As demand increased, we also had to build confidence within our hospital in the use and availability of PPE, and the likelihood that COVID- positive patients would present to our service. The initial inadequate supply of N95 face masks and disposable gowns meant staff had to use surgical masks and re-processable cloth gowns. With scenes on our TVs from overseas of people in full hazmat suits, this created a lot of anxiety which had to be overcome. Adherence to good processes and the appropriate use of the PPE we had available kept us safe. During this period, I also squeezed in a nurse immuniser qualification.

In July 2020, with anticipated increased demand on our emergency department, the control of our COVID screening clinic transferred to our infection control unit and I was asked to manage it. My previous experience as an associate nurse unit manager gave me some capacity for the role, but it still held challenges that nothing could have prepared me for.

Shortly after taking on the role, we had our first large outbreak of COVID-19 in the region and had to expand our screening capacity rapidly. While a capable colleague established rapid-response testing capabilities and proved their effectiveness at the local meat works, my focus was increasing the capacity of walk-in screening and establishing our first drive-through screening clinic. I had magnificent support to do so from our supply and buildings and infrastructure departments, but increasing clinical capacity was always going to be challenging given the many competing priorities of our health service and the difficulty recruiting staff—an issue shared by many regional health services. Over the ensuing months, time and again, we set up testing locations right across the region, in response to outbreaks and increasing testing demands.

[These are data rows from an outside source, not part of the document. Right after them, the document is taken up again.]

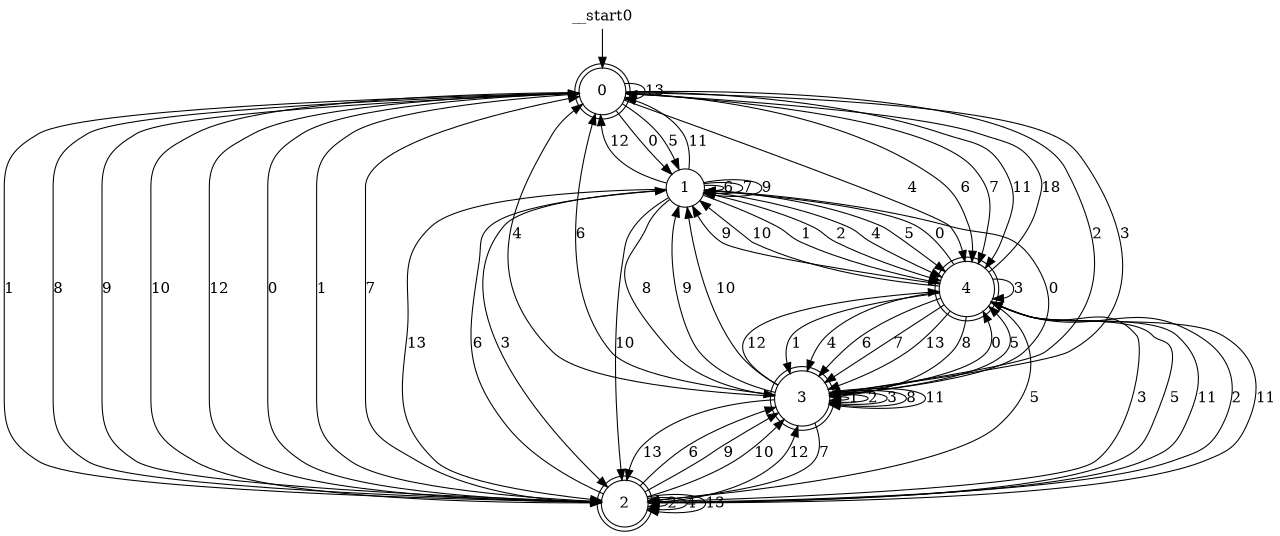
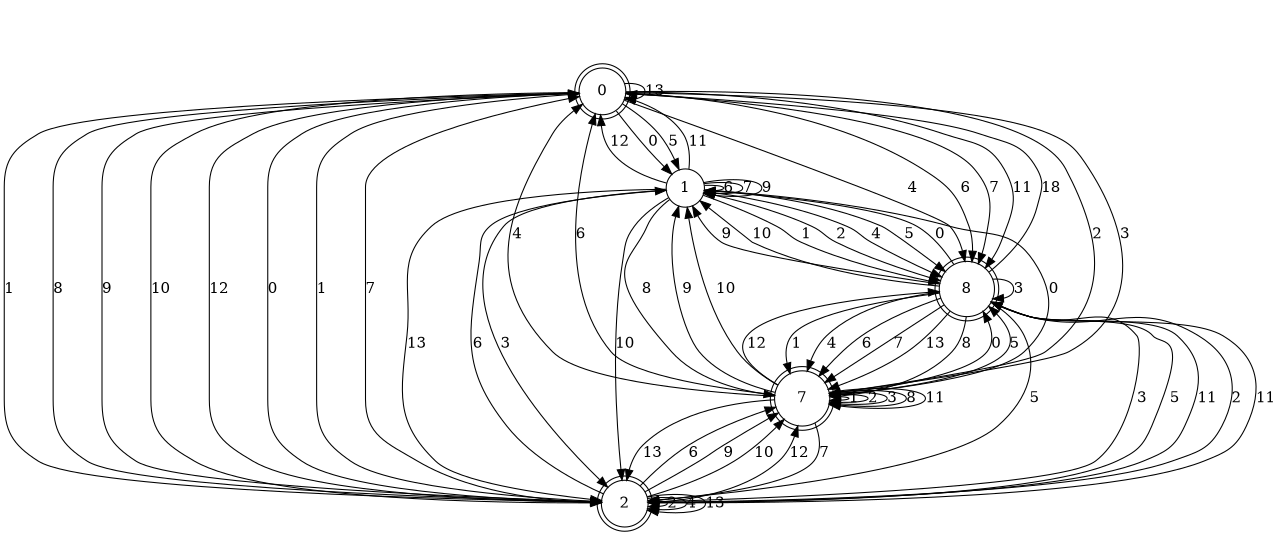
  digraph {
    node [shape=doublecircle]
    n1 [label=0]
    n2 [label=1 shape=circle]
    n3 [label=2]
-   n4 [label=3]
-   n5 [label=4]
-   __start0 [height=0 shape=none width=0]
+   n4 [label=7]
+   n5 [label=8]
    n1 -> n1 [label=13]
    n1 -> n2 [label=0]
    n1 -> n2 [label=5]
    n1 -> n3 [label=1]
    n1 -> n3 [label=8]
    n1 -> n3 [label=9]
    n1 -> n3 [label=10]
    n1 -> n3 [label=12]
    n1 -> n4 [label=2]
    n1 -> n4 [label=3]
    n1 -> n5 [label=4]
    n1 -> n5 [label=6]
    n1 -> n5 [label=7]
    n1 -> n5 [label=11]
    n2 -> n1 [label=11]
    n2 -> n1 [label=12]
    n2 -> n2 [label=6]
    n2 -> n2 [label=7]
    n2 -> n2 [label=9]
    n2 -> n3 [label=3]
    n2 -> n3 [label=10]
    n2 -> n3 [label=13]
    n2 -> n4 [label=0]
    n2 -> n4 [label=8]
    n2 -> n5 [label=1]
    n2 -> n5 [label=2]
    n2 -> n5 [label=4]
    n2 -> n5 [label=5]
    n3 -> n1 [label=0]
    n3 -> n1 [label=1]
    n3 -> n1 [label=7]
    n3 -> n2 [label=6]
    n3 -> n3 [label=2]
    n3 -> n3 [label=4]
    n3 -> n3 [label=13]
    n3 -> n4 [label=6]
    n3 -> n4 [label=9]
    n3 -> n4 [label=10]
    n3 -> n4 [label=12]
    n3 -> n5 [label=3]
    n3 -> n5 [label=5]
    n3 -> n5 [label=11]
    n4 -> n1 [label=4]
    n4 -> n1 [label=6]
    n4 -> n2 [label=9]
    n4 -> n2 [label=10]
    n4 -> n3 [label=7]
    n4 -> n3 [label=13]
    n4 -> n4 [label=1]
    n4 -> n4 [label=2]
    n4 -> n4 [label=3]
    n4 -> n4 [label=8]
    n4 -> n4 [label=11]
    n4 -> n5 [label=0]
    n4 -> n5 [label=5]
    n4 -> n5 [label=12]
    n5 -> n1 [label=18]
    n5 -> n2 [label=0]
    n5 -> n2 [label=9]
    n5 -> n2 [label=10]
    n5 -> n3 [label=2]
    n5 -> n3 [label=5]
    n5 -> n3 [label=11]
    n5 -> n4 [label=1]
    n5 -> n4 [label=4]
    n5 -> n4 [label=6]
    n5 -> n4 [label=7]
    n5 -> n4 [label=8]
    n5 -> n4 [label=13]
    n5 -> n5 [label=3]
-   __start0 -> n1
  }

As 2020 progressed and the likelihood of COVID vaccinations became more real, it was obvious that our workforce would be tasked with the delivery. We were successful in securing funding to train additional nurse immunisers and we worked tirelessly with our recruitment team to build a suitable workforce to undertake this mammoth task.

As 2021 commenced, I left screening in the capable hands of another colleague and shifted my focus entirely to vaccination. The vaccination program was labile to say the least: fluctuations in vaccine availability, changes to eligible cohorts, shifting government directions, new information and concern over side-effects meant we needed to train—and then retrain—a largely novice and novel workforce.

Even that workforce was changeable. With surges in COVID cases and a downturn in elective surgery, we requisitioned staff from other areas. This helped to ease the pressure on our workforce for brief periods of time, but when business as usual resumed, our vaccination workforce was again whittled away.

The COVID response by our health services was highly scrutinised, adapted, modified and sometimes criticised. I firmly believe we did the best we could with the resources we had, but it was heartbreaking to see huge lines waiting to be screened or vaccinated, knowing we were doing everything we could to maximise flow and could do no more. We took the punches on the chin and just kept going because there was no other option.

My experience was the absolute opposite of those living in our major cities who spent so much time in lockdown and isolation. I was rarely home, and when I was, my mind was elsewhere.

It would be a full two years of screening and vaccinating before I could take a breath and look back and realise that our kids had gotten two years older and that I had not really been present for my family that entire time. It was not just the time spent constantly adapting and expanding our service, but the time at home, engrossed in thought, responding to the team and worrying about the next day’s challenges.

I am proud of what we achieved in caring for our community and trying to keep them safe. I hope my family can forgive my absence in that time.